In order to counter head-on my symptomology as a mega-mall topophobe (aversion to a place), I propose that you, the reader, and I immerse ourselves for the cure by imaginatively flying to the world’s largest structure of the kind: the West Edmonton Mall (“The Greatest Indoor Show on Earth,” as its Web page claims), in Alberta, Canada. Its 800+ retail stores double those of the Mall of America and include eight anchor stores. It has a 335-room hotel with 11 types of themed rooms, including one type that sounds like it was modeled for Nanook of the North, with an igloo theme! (The hotel is imaginatively (!) named the Fantasyland Hotel.) The mall has themed streets, including Bourbon Street, so that we don’t have to travel to the “real” New Orleans, which is always too messy and dank and real for many people. Surely its 100+ restaurants will suffice (might they offer walrus sandwiches?) and the six amusement attractions (I saw the photo of the full-scale pirate ship sailing around!) ought to be enough for any geographer looking for some (in)authentic entertainment. In case we become disoriented, the mall encourages us to download on our Palm organizer or pocket PC device a copy of the “West Edmonton Mall Map,” so that we can securely anchor our mental maps and locate the next exciting place to shop!

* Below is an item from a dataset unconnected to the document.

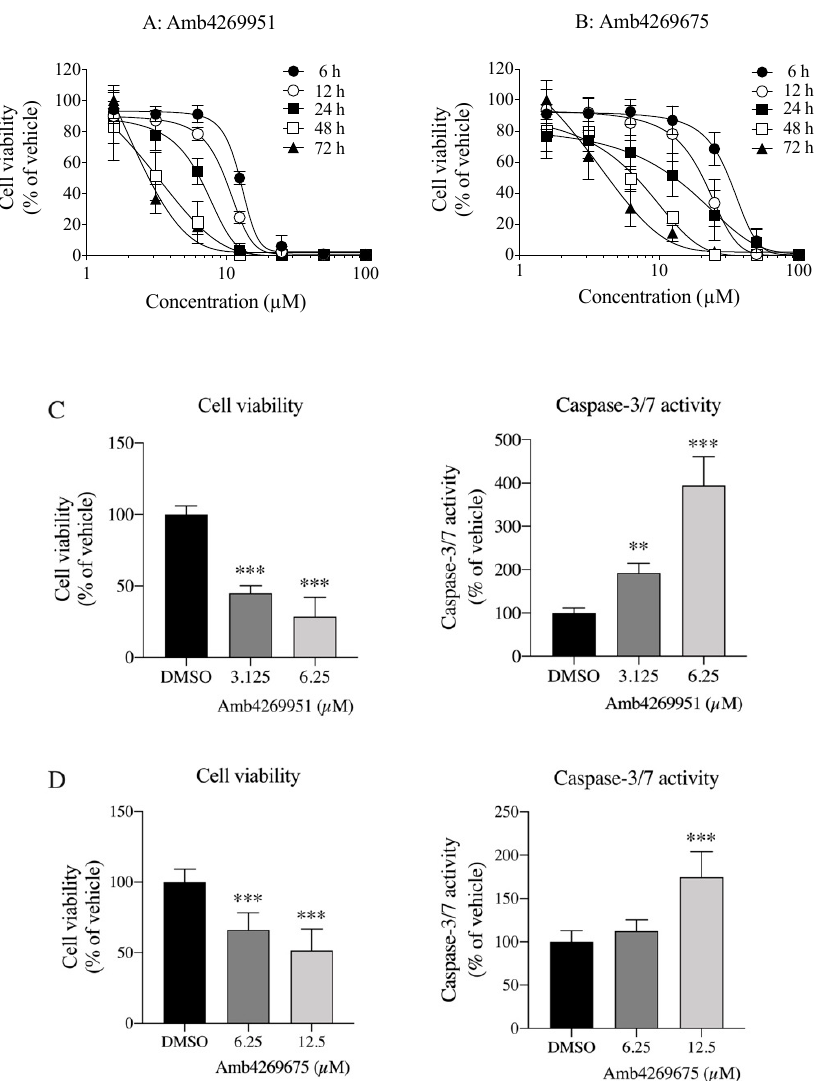
Figure 7. E ff ects of Amb4269951 and Amb4269675 on cell viability in MIA PaCa-2 cells. Cells incubated with 1.6 to 100 µ M ( A ) Amb4269951 and ( B ) Amb4269675 for 6, 12, 24, 48, and 72 h; then, cell numbers were measured ( n = 3). Results calculated as 100% of findings in vehicle control. E ff ects of ( C ) Amb4269951 and ( D ) Amb4269675 on cell viability and caspase-3 / 7 activity in MIA PaCa-2 cells ( n = 4). Cells incubated with 3.125 and 6.25 µ M Amb4269951, and 6.25 and 12.5 µ M Amb4269675 for 24 h; then, cell number and caspase-3 / 7 activity were measured. Results calculated as 100% of findings in vehicle control. ** p < 0.01 and *** p < 0.001 for one-way ANOVA with Dunnett’s multiple-comparisons test compared to vehicle control (DMSO).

While there, though, we should read George Ritzer’s book: The Globalization of Nothing (2004), about how our lives are being dominated by “nothing.” (The book’s rhetoric sounds Lewis Carrollian.) “Nothing,” though, other than the opposite of “something” (uniqueness) has a concrete definition: social forms which are centrally conceived, controlled, and comparatively devoid of distinctive substantive content. He elaborates on four types of nullities: non-things, non-people, non-services, and non-places. Fast-food restaurants (which replace local cafes) are non-places, staffed by non-people (who know next to nothing about the products they sell and are scripted to say certain things--nearly nothing). A fascinating example of nothingness is the so-called “Docs-in-a-Box” concept, which is the medical equivalent of fast-food restaurants. (Ritzer is not critical of all nothingness.) Shopping malls are obviously non-places with little or no distinctive content.
Increasing nothingness is the reality of our hyper-consumption society. And, a trip to the "Greatest Indoor Show on Earth" would be a (non)experience of much to do about Nothing.